Would you print the lines below exactly, beginning at the line that has "eople who share your" and stopping after the line that has "extracts from an article by Aadil Palk"? Only those lines, and no pictures.

* DATA SHOWN
* * *

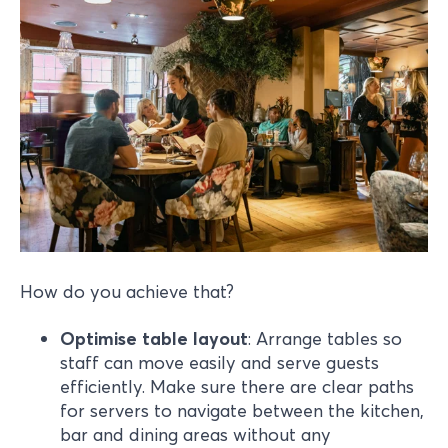
How do you achieve that?
Optimise table layout
: Arrange tables so
staff can move easily and serve guests
efficiently. Make sure there are clear paths
for servers to navigate between the kitchen,
bar and dining areas without any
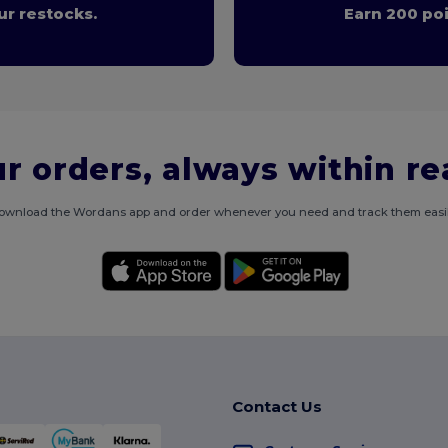
r restocks.
Earn 200 poi
r orders, always within r
ownload the Wordans app and order whenever you need and track them easil
Contact Us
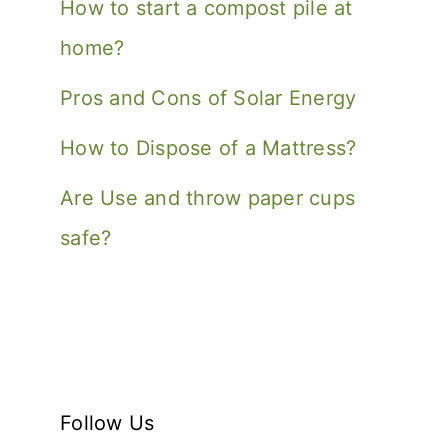
How to start a compost pile at
home?
Pros and Cons of Solar Energy
How to Dispose of a Mattress?
Are Use and throw paper cups
safe?
Follow Us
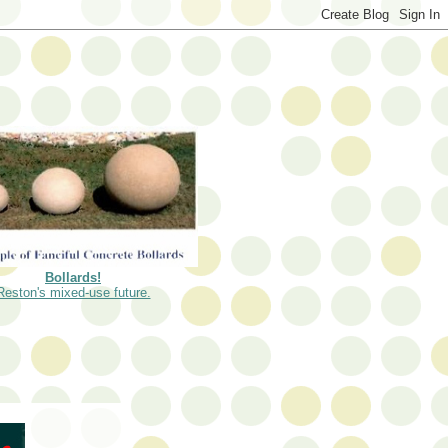
Bollards!
Reston's mixed-use future.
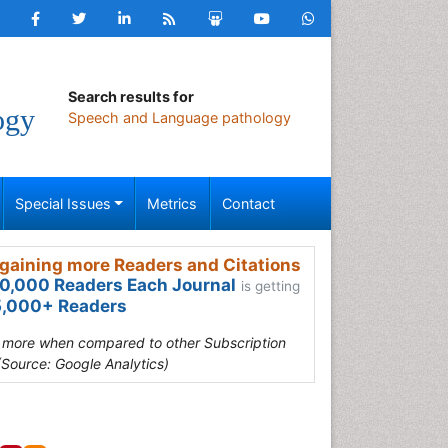
Search results for
ogy
Speech and Language pathology
Special Issues
Metrics
Contact
gaining more Readers and Citations
0,000 Readers Each Journal
is getting
,000+ Readers
s more when compared to other Subscription
(Source: Google Analytics)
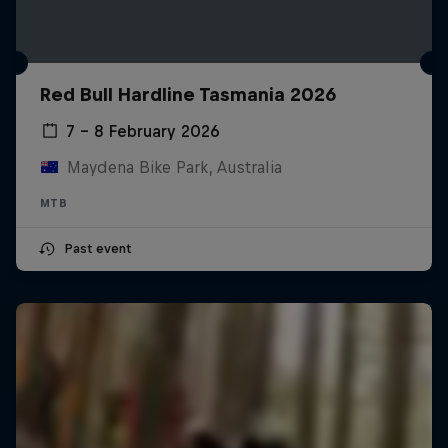
Red Bull Hardline Tasmania 2026
7 – 8 February 2026
Maydena Bike Park, Australia
MTB
Past event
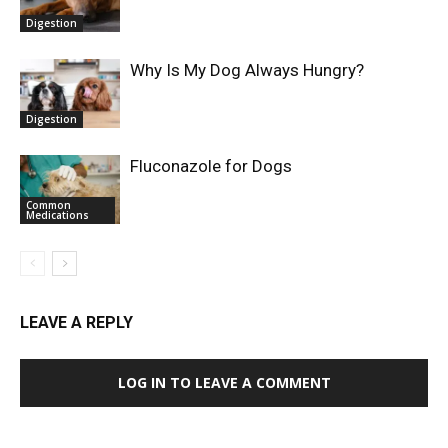
Digestion
Why Is My Dog Always Hungry?
Digestion
Fluconazole for Dogs
Common
Medications
LEAVE A REPLY
LOG IN TO LEAVE A COMMENT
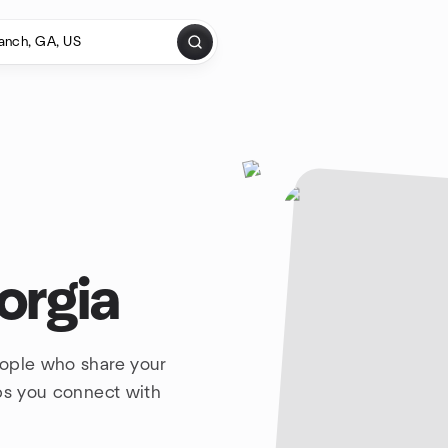
orgia
eople who share your
lps you connect with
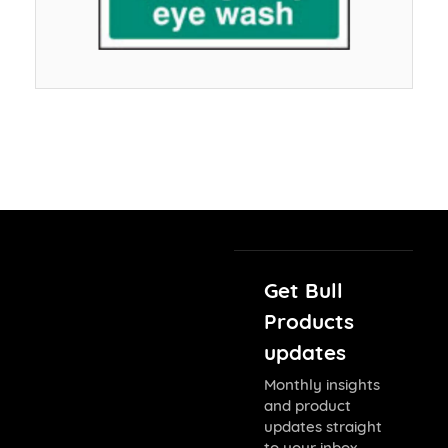
Get Bull
Products
updates
Monthly insights
and product
updates straight
to your inbox.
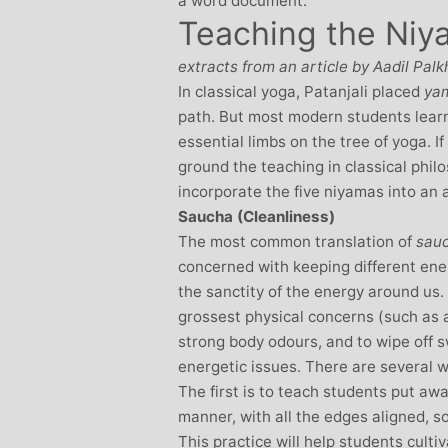
a word document.
Teaching the Niy
Stephanie Brown: Yoga
Monique Birley
acher and Golf Enthusiast
Jewelery 
extracts from an article by Aadil Palk
I always leave Michelle’s classes
Michelle’s cont
In classical yoga, Patanjali placed
ya
feeling unravelled and relaxed. I
and love of yoga, 
path. But most modern students learn 
especially like the way she is
wicked sense of humo
essential limbs on the tree of yoga. If
considerate to all my injuries! Her
in all of her classes, 
ground the teaching in classical phil
sses are always well thought out and
individually to achie
incorporate the five niyamas into an 
uctured.. My Thursday mornings with
journeys of emotio
Saucha (Cleanliness)
chelle are so important to me that I
physical well-being
The most common translation of
sau
en miss golf practice for them!
Michelle’s classes f
concerned with keeping different ene
when I arr
the sanctity of the energy around us
grossest physical concerns (such as 
strong body odours, and to wipe off 
energetic issues. There are several 
The first is to teach students put awa
manner, with all the edges aligned, s
This practice will help students culti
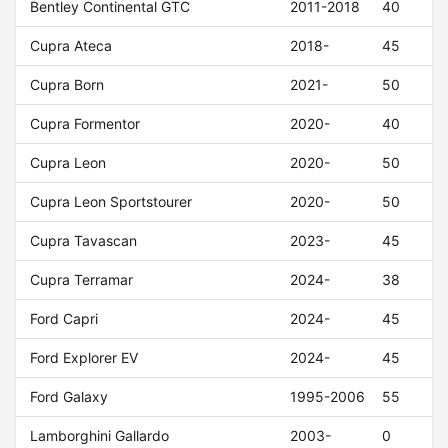
Bentley Continental GTC
2011-2018
40
Cupra Ateca
2018-
45
Cupra Born
2021-
50
Cupra Formentor
2020-
40
Cupra Leon
2020-
50
Cupra Leon Sportstourer
2020-
50
Cupra Tavascan
2023-
45
Cupra Terramar
2024-
38
Ford Capri
2024-
45
Ford Explorer EV
2024-
45
Ford Galaxy
1995-2006
55
Lamborghini Gallardo
2003-
0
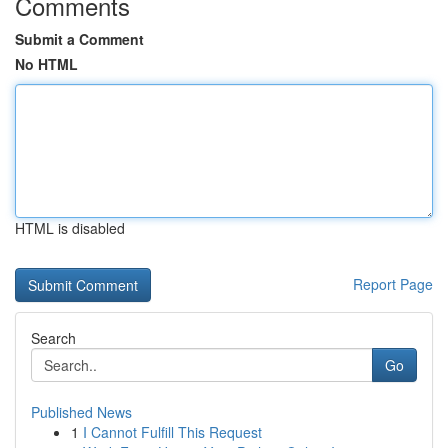
Comments
Submit a Comment
No HTML
HTML is disabled
Report Page
Search
Go
Published News
1
I Cannot Fulfill This Request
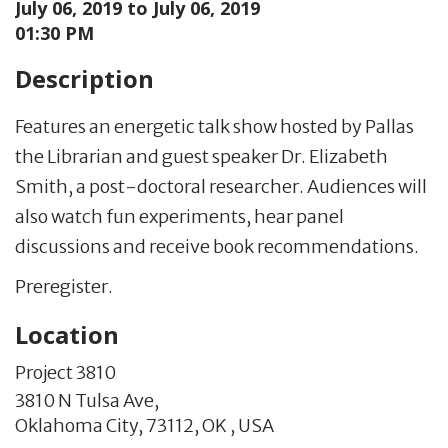
July 06, 2019 to
July 06, 2019
01:30 PM
Description
Features an energetic talk show hosted by Pallas
the Librarian and guest speaker Dr. Elizabeth
Smith, a post-doctoral researcher. Audiences will
also watch fun experiments, hear panel
discussions and receive book recommendations.
Preregister.
Location
Project 3810
3810 N Tulsa Ave,
Oklahoma City,
73112,
OK
,
USA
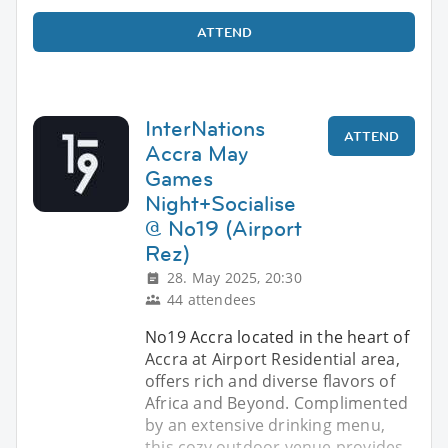
ATTEND
InterNations
ATTEND
Accra May
Games
Night+Socialise
@ No19 (Airport
Rez)
28. May 2025, 20:30
44 attendees
No19 Accra located in the heart of
Accra at Airport Residential area,
offers rich and diverse flavors of
Africa and Beyond. Complimented
by an extensive drinking menu,
this cozy outdoor venue provides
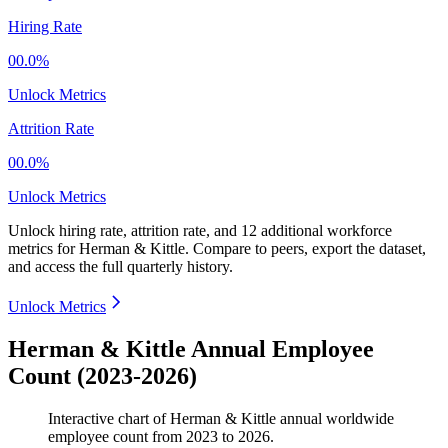
Hiring Rate
00.0%
Unlock Metrics
Attrition Rate
00.0%
Unlock Metrics
Unlock hiring rate, attrition rate, and 12 additional workforce
metrics for
Herman & Kittle
.
Compare to peers, export the dataset,
and access the full quarterly history.
Unlock Metrics
Herman & Kittle Annual Employee
Count (2023-2026)
Interactive chart of
Herman & Kittle
annual worldwide
employee count from
2023
to
2026
.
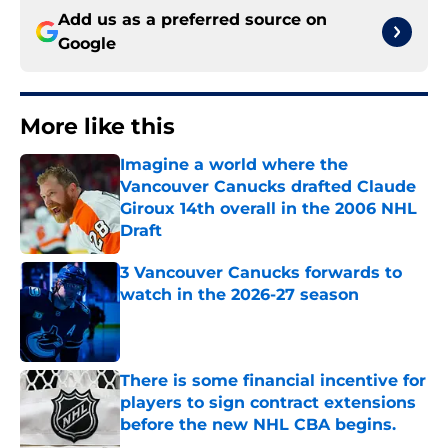
Add us as a preferred source on
Google
More like this
Imagine a world where the
Vancouver Canucks drafted Claude
Giroux 14th overall in the 2006 NHL
Draft
Published by on Invalid Date
3 Vancouver Canucks forwards to
watch in the 2026-27 season
Published by on Invalid Date
There is some financial incentive for
players to sign contract extensions
before the new NHL CBA begins.
Published by on Invalid Date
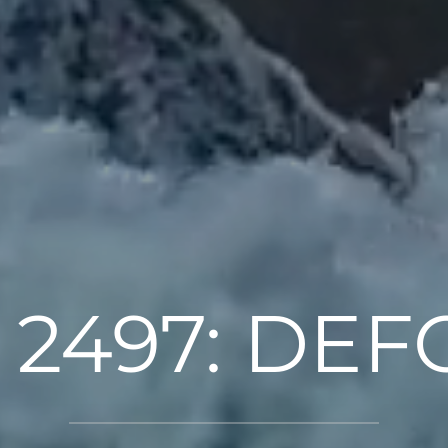
 2497: DE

* * *

* ANSWER TO THE EXERCISE
eople who share your
lps you connect with
Get Bull
Products
updates
Monthly insights
and product
updates straight
to your inbox.
a word document.
Teaching the Niy
Stephanie Brown: Yoga
Monique Birley
acher and Golf Enthusiast
Jewelery 
extracts from an article by Aadil Palk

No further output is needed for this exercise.